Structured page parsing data
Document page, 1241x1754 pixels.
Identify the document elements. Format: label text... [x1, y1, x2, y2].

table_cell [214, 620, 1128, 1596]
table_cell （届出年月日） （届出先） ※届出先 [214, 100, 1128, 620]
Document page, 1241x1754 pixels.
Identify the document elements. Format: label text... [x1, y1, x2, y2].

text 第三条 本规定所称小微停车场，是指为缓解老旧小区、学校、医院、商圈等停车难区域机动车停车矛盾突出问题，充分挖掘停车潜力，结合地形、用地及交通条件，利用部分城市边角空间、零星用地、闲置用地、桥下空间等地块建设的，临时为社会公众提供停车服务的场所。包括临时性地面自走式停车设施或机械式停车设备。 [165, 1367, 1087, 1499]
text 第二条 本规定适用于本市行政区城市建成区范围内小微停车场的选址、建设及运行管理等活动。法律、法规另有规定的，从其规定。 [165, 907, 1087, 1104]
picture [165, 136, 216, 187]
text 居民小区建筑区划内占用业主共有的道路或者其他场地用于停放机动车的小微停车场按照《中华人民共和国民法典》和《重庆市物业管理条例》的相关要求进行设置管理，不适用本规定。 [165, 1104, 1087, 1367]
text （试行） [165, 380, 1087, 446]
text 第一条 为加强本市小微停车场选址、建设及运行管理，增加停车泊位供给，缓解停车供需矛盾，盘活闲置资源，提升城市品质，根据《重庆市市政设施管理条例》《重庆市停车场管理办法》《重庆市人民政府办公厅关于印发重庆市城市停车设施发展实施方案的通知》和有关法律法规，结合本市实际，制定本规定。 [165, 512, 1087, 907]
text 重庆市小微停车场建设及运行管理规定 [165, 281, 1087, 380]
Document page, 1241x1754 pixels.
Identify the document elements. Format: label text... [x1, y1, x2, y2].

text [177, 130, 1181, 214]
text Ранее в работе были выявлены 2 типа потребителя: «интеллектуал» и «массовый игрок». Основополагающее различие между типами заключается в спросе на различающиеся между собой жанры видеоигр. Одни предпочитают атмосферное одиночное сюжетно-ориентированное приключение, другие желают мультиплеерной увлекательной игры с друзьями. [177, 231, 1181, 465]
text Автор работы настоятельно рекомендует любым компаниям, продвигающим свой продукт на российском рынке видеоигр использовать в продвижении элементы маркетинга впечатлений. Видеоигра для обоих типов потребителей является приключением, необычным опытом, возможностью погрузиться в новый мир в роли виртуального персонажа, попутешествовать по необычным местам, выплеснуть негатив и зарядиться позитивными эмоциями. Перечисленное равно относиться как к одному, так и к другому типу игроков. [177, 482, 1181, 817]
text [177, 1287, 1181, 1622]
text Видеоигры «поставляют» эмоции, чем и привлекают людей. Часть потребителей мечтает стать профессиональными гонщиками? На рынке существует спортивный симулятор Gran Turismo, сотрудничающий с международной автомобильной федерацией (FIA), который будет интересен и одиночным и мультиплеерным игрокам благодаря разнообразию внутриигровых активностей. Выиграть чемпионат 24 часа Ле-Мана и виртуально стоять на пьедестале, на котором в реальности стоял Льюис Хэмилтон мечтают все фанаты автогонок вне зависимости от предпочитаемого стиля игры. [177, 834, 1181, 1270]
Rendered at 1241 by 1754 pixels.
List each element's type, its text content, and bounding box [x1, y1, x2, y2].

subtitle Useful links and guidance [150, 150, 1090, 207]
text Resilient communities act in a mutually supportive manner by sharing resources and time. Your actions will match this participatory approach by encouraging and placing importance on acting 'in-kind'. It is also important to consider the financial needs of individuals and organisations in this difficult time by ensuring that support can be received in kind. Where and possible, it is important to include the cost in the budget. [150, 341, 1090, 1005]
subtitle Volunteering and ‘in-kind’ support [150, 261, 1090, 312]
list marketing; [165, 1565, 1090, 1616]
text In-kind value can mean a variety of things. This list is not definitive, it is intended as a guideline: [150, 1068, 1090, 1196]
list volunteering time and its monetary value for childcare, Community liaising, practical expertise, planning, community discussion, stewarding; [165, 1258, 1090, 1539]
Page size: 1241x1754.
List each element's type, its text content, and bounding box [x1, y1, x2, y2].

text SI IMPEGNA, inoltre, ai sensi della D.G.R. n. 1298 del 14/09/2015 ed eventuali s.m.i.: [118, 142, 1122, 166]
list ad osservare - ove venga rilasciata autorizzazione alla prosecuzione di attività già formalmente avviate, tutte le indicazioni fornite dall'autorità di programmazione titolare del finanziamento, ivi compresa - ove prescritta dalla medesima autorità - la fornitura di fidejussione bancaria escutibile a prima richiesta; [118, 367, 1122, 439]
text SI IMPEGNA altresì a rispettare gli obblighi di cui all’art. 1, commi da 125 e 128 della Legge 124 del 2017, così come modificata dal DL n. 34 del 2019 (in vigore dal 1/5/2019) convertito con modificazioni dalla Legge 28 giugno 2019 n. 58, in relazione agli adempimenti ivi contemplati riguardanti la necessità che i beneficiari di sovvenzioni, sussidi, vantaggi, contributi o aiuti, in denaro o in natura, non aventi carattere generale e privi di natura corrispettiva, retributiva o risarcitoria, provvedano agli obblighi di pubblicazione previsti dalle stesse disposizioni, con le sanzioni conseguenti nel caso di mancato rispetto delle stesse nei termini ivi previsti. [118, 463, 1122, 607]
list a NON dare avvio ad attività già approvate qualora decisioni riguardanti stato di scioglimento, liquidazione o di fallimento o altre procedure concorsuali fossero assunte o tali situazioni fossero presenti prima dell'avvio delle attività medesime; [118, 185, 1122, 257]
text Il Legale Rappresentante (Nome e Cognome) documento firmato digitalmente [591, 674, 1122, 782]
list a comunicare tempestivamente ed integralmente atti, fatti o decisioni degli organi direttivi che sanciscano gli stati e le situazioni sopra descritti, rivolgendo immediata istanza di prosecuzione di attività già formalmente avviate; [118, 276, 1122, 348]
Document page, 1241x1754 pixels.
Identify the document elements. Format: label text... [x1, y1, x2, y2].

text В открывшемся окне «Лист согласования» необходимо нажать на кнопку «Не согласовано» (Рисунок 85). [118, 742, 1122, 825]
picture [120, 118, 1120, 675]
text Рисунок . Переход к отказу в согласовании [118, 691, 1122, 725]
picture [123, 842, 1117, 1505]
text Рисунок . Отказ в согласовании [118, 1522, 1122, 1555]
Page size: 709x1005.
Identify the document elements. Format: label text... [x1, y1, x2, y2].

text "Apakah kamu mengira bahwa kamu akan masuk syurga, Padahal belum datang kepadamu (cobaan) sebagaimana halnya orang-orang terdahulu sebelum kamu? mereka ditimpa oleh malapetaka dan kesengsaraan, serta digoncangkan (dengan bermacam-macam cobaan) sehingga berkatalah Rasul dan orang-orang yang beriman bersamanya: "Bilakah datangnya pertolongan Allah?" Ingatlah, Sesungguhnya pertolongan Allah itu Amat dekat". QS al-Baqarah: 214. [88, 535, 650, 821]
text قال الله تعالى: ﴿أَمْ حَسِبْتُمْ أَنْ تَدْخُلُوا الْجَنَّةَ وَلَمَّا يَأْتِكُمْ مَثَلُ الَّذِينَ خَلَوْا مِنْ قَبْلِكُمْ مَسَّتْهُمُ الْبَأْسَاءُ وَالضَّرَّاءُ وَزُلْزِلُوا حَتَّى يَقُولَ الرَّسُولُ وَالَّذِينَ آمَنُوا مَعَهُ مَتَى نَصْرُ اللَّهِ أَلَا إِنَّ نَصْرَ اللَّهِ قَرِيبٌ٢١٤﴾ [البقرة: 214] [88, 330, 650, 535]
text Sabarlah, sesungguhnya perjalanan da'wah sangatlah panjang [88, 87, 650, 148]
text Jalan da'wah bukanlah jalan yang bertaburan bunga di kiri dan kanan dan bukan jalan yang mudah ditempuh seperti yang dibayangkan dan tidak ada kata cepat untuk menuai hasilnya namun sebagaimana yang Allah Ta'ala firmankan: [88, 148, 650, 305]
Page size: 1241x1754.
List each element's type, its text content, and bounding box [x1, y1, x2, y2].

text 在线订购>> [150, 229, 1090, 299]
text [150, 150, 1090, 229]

**EXERCISE**
Each line from the one containing "Page size: 709x1005." through the last line of the entries above is to be returned exactly, and no others.

**TASK OUTPUT**
Page size: 709x1005.
Identify the document elements. Format: label text... [x1, y1, x2, y2].

text "Apakah kamu mengira bahwa kamu akan masuk syurga, Padahal belum datang kepadamu (cobaan) sebagaimana halnya orang-orang terdahulu sebelum kamu? mereka ditimpa oleh malapetaka dan kesengsaraan, serta digoncangkan (dengan bermacam-macam cobaan) sehingga berkatalah Rasul dan orang-orang yang beriman bersamanya: "Bilakah datangnya pertolongan Allah?" Ingatlah, Sesungguhnya pertolongan Allah itu Amat dekat". QS al-Baqarah: 214. [88, 535, 650, 821]
text قال الله تعالى: ﴿أَمْ حَسِبْتُمْ أَنْ تَدْخُلُوا الْجَنَّةَ وَلَمَّا يَأْتِكُمْ مَثَلُ الَّذِينَ خَلَوْا مِنْ قَبْلِكُمْ مَسَّتْهُمُ الْبَأْسَاءُ وَالضَّرَّاءُ وَزُلْزِلُوا حَتَّى يَقُولَ الرَّسُولُ وَالَّذِينَ آمَنُوا مَعَهُ مَتَى نَصْرُ اللَّهِ أَلَا إِنَّ نَصْرَ اللَّهِ قَرِيبٌ٢١٤﴾ [البقرة: 214] [88, 330, 650, 535]
text Sabarlah, sesungguhnya perjalanan da'wah sangatlah panjang [88, 87, 650, 148]
text Jalan da'wah bukanlah jalan yang bertaburan bunga di kiri dan kanan dan bukan jalan yang mudah ditempuh seperti yang dibayangkan dan tidak ada kata cepat untuk menuai hasilnya namun sebagaimana yang Allah Ta'ala firmankan: [88, 148, 650, 305]
Page size: 1241x1754.
List each element's type, its text content, and bounding box [x1, y1, x2, y2].

text 在线订购>> [150, 229, 1090, 299]
text [150, 150, 1090, 229]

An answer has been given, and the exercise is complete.